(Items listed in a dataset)
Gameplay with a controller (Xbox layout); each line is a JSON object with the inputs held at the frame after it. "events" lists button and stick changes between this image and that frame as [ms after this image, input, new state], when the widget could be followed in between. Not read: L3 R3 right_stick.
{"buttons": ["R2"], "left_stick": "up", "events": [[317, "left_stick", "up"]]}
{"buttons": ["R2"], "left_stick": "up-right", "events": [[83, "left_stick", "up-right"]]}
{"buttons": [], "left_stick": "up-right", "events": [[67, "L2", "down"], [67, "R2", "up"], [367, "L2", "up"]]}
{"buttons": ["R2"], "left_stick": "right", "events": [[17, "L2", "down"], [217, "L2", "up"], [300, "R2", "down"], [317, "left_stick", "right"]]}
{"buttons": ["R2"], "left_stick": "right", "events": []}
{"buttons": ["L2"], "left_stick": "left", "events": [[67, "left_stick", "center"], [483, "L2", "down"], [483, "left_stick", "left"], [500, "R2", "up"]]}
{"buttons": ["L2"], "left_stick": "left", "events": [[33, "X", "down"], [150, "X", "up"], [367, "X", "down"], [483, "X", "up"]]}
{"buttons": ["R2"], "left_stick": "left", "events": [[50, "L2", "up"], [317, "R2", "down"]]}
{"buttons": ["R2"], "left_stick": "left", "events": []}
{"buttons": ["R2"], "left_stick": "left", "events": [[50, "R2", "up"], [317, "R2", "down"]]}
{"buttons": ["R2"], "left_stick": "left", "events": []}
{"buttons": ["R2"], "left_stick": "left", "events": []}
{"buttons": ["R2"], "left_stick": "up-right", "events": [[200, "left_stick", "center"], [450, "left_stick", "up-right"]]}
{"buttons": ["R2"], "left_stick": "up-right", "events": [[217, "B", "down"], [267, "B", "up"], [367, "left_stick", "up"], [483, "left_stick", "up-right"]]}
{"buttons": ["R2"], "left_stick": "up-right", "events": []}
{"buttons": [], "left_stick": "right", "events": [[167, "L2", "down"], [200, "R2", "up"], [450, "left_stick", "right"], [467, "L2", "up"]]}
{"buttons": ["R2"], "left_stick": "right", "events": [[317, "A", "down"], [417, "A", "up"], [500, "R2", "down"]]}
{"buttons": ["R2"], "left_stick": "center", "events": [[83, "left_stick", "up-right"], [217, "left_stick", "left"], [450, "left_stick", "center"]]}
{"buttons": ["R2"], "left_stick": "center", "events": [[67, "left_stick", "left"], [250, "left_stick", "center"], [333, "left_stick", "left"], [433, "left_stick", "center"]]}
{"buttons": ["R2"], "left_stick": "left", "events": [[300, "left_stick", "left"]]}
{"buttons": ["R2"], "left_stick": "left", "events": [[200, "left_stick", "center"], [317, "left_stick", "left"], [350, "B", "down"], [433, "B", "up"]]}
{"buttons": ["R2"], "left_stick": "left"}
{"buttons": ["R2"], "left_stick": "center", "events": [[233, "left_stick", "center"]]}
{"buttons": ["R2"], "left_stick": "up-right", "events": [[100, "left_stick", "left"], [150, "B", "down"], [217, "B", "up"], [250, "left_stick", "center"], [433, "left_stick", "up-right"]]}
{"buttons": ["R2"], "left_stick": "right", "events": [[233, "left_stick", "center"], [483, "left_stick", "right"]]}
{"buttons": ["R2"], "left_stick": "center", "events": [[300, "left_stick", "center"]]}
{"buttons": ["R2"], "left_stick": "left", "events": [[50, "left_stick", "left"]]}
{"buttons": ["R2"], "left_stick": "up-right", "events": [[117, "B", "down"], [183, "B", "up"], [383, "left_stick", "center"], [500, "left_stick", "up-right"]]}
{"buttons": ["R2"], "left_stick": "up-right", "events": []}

- To do -
Write out every entry again, keeping each line exactly the same.

- Result of this exercise -
Gameplay with a controller (Xbox layout); each line is a JSON object with the inputs held at the frame after it. "events" lists button and stick changes between this image and that frame as [ms after this image, input, new state], when the widget could be followed in between. Not read: L3 R3 right_stick.
{"buttons": ["R2"], "left_stick": "up", "events": [[317, "left_stick", "up"]]}
{"buttons": ["R2"], "left_stick": "up-right", "events": [[83, "left_stick", "up-right"]]}
{"buttons": [], "left_stick": "up-right", "events": [[67, "L2", "down"], [67, "R2", "up"], [367, "L2", "up"]]}
{"buttons": ["R2"], "left_stick": "right", "events": [[17, "L2", "down"], [217, "L2", "up"], [300, "R2", "down"], [317, "left_stick", "right"]]}
{"buttons": ["R2"], "left_stick": "right", "events": []}
{"buttons": ["L2"], "left_stick": "left", "events": [[67, "left_stick", "center"], [483, "L2", "down"], [483, "left_stick", "left"], [500, "R2", "up"]]}
{"buttons": ["L2"], "left_stick": "left", "events": [[33, "X", "down"], [150, "X", "up"], [367, "X", "down"], [483, "X", "up"]]}
{"buttons": ["R2"], "left_stick": "left", "events": [[50, "L2", "up"], [317, "R2", "down"]]}
{"buttons": ["R2"], "left_stick": "left", "events": []}
{"buttons": ["R2"], "left_stick": "left", "events": [[50, "R2", "up"], [317, "R2", "down"]]}
{"buttons": ["R2"], "left_stick": "left", "events": []}
{"buttons": ["R2"], "left_stick": "left", "events": []}
{"buttons": ["R2"], "left_stick": "up-right", "events": [[200, "left_stick", "center"], [450, "left_stick", "up-right"]]}
{"buttons": ["R2"], "left_stick": "up-right", "events": [[217, "B", "down"], [267, "B", "up"], [367, "left_stick", "up"], [483, "left_stick", "up-right"]]}
{"buttons": ["R2"], "left_stick": "up-right", "events": []}
{"buttons": [], "left_stick": "right", "events": [[167, "L2", "down"], [200, "R2", "up"], [450, "left_stick", "right"], [467, "L2", "up"]]}
{"buttons": ["R2"], "left_stick": "right", "events": [[317, "A", "down"], [417, "A", "up"], [500, "R2", "down"]]}
{"buttons": ["R2"], "left_stick": "center", "events": [[83, "left_stick", "up-right"], [217, "left_stick", "left"], [450, "left_stick", "center"]]}
{"buttons": ["R2"], "left_stick": "center", "events": [[67, "left_stick", "left"], [250, "left_stick", "center"], [333, "left_stick", "left"], [433, "left_stick", "center"]]}
{"buttons": ["R2"], "left_stick": "left", "events": [[300, "left_stick", "left"]]}
{"buttons": ["R2"], "left_stick": "left", "events": [[200, "left_stick", "center"], [317, "left_stick", "left"], [350, "B", "down"], [433, "B", "up"]]}
{"buttons": ["R2"], "left_stick": "left"}
{"buttons": ["R2"], "left_stick": "center", "events": [[233, "left_stick", "center"]]}
{"buttons": ["R2"], "left_stick": "up-right", "events": [[100, "left_stick", "left"], [150, "B", "down"], [217, "B", "up"], [250, "left_stick", "center"], [433, "left_stick", "up-right"]]}
{"buttons": ["R2"], "left_stick": "right", "events": [[233, "left_stick", "center"], [483, "left_stick", "right"]]}
{"buttons": ["R2"], "left_stick": "center", "events": [[300, "left_stick", "center"]]}
{"buttons": ["R2"], "left_stick": "left", "events": [[50, "left_stick", "left"]]}
{"buttons": ["R2"], "left_stick": "up-right", "events": [[117, "B", "down"], [183, "B", "up"], [383, "left_stick", "center"], [500, "left_stick", "up-right"]]}
{"buttons": ["R2"], "left_stick": "up-right", "events": []}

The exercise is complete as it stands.